• What this task involves
Recast the text of each record in the material below as a JSON list of strings, with one string per line and blank lines omitted.

Dataset records:

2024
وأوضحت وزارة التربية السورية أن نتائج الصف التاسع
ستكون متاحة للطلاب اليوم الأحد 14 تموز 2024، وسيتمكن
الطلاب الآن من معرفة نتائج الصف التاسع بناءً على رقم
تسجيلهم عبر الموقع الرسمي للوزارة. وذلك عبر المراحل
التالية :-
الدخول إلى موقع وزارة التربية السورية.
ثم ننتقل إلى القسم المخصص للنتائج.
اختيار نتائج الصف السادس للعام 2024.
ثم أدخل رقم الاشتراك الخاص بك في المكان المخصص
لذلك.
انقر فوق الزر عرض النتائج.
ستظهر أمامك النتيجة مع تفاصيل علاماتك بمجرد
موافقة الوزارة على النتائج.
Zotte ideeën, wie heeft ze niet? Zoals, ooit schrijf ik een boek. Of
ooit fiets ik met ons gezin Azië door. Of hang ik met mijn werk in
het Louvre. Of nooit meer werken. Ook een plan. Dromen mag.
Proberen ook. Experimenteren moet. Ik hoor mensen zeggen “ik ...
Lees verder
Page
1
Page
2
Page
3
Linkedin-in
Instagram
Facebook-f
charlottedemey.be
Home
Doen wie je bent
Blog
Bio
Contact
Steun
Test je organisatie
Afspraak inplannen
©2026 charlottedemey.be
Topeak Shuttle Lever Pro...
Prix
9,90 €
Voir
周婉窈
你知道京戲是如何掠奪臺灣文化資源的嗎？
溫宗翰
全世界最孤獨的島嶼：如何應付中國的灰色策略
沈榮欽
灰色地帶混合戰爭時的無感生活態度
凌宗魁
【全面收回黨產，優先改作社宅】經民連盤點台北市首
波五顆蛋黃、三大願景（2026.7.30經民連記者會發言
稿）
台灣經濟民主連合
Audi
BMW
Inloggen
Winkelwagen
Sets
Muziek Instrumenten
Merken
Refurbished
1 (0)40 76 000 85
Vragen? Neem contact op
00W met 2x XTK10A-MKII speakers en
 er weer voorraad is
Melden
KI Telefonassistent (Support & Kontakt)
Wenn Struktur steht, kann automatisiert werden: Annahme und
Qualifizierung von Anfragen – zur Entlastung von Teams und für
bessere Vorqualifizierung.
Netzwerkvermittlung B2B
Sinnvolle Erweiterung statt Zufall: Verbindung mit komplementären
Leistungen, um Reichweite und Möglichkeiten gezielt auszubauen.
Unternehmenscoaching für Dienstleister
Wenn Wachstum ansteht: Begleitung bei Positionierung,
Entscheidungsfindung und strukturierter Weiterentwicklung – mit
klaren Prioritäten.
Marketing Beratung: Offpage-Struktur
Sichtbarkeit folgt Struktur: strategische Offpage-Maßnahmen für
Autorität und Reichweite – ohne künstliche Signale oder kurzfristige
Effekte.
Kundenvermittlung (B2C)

• Expected answer
[
  "2024",
  "وأوضحت وزارة التربية السورية أن نتائج الصف التاسع",
  "ستكون متاحة للطلاب اليوم الأحد 14 تموز 2024، وسيتمكن",
  "الطلاب الآن من معرفة نتائج الصف التاسع بناءً على رقم",
  "تسجيلهم عبر الموقع الرسمي للوزارة. وذلك عبر المراحل",
  "التالية :-",
  "الدخول إلى موقع وزارة التربية السورية.",
  "ثم ننتقل إلى القسم المخصص للنتائج.",
  "اختيار نتائج الصف السادس للعام 2024.",
  "ثم أدخل رقم الاشتراك الخاص بك في المكان المخصص",
  "لذلك.",
  "انقر فوق الزر عرض النتائج.",
  "ستظهر أمامك النتيجة مع تفاصيل علاماتك بمجرد",
  "موافقة الوزارة على النتائج.",
  "Zotte ideeën, wie heeft ze niet? Zoals, ooit schrijf ik een boek. Of",
  "ooit fiets ik met ons gezin Azië door. Of hang ik met mijn werk in",
  "het Louvre. Of nooit meer werken. Ook een plan. Dromen mag.",
  "Proberen ook. Experimenteren moet. Ik hoor mensen zeggen “ik ...",
  "Lees verder",
  "Page",
  "1",
  "Page",
  "2",
  "Page",
  "3",
  "Linkedin-in",
  "Instagram",
  "Facebook-f",
  "charlottedemey.be",
  "Home",
  "Doen wie je bent",
  "Blog",
  "Bio",
  "Contact",
  "Steun",
  "Test je organisatie",
  "Afspraak inplannen",
  "©2026 charlottedemey.be",
  "Topeak Shuttle Lever Pro...",
  "Prix",
  "9,90 €",
  "Voir",
  "周婉窈",
  "你知道京戲是如何掠奪臺灣文化資源的嗎？",
  "溫宗翰",
  "全世界最孤獨的島嶼：如何應付中國的灰色策略",
  "沈榮欽",
  "灰色地帶混合戰爭時的無感生活態度",
  "凌宗魁",
  "【全面收回黨產，優先改作社宅】經民連盤點台北市首",
  "波五顆蛋黃、三大願景（2026.7.30經民連記者會發言",
  "稿）",
  "台灣經濟民主連合",
  "Audi",
  "BMW",
  "Inloggen",
  "Winkelwagen",
  "Sets",
  "Muziek Instrumenten",
  "Merken",
  "Refurbished",
  "1 (0)40 76 000 85",
  "Vragen? Neem contact op",
  "00W met 2x XTK10A-MKII speakers en",
  " er weer voorraad is",
  "Melden",
  "KI Telefonassistent (Support & Kontakt)",
  "Wenn Struktur steht, kann automatisiert werden: Annahme und",
  "Qualifizierung von Anfragen – zur Entlastung von Teams und für",
  "bessere Vorqualifizierung.",
  "Netzwerkvermittlung B2B",
  "Sinnvolle Erweiterung statt Zufall: Verbindung mit komplementären",
  "Leistungen, um Reichweite und Möglichkeiten gezielt auszubauen.",
  "Unternehmenscoaching für Dienstleister",
  "Wenn Wachstum ansteht: Begleitung bei Positionierung,",
  "Entscheidungsfindung und strukturierter Weiterentwicklung – mit",
  "klaren Prioritäten.",
  "Marketing Beratung: Offpage-Struktur",
  "Sichtbarkeit folgt Struktur: strategische Offpage-Maßnahmen für",
  "Autorität und Reichweite – ohne künstliche Signale oder kurzfristige",
  "Effekte.",
  "Kundenvermittlung (B2C)"
]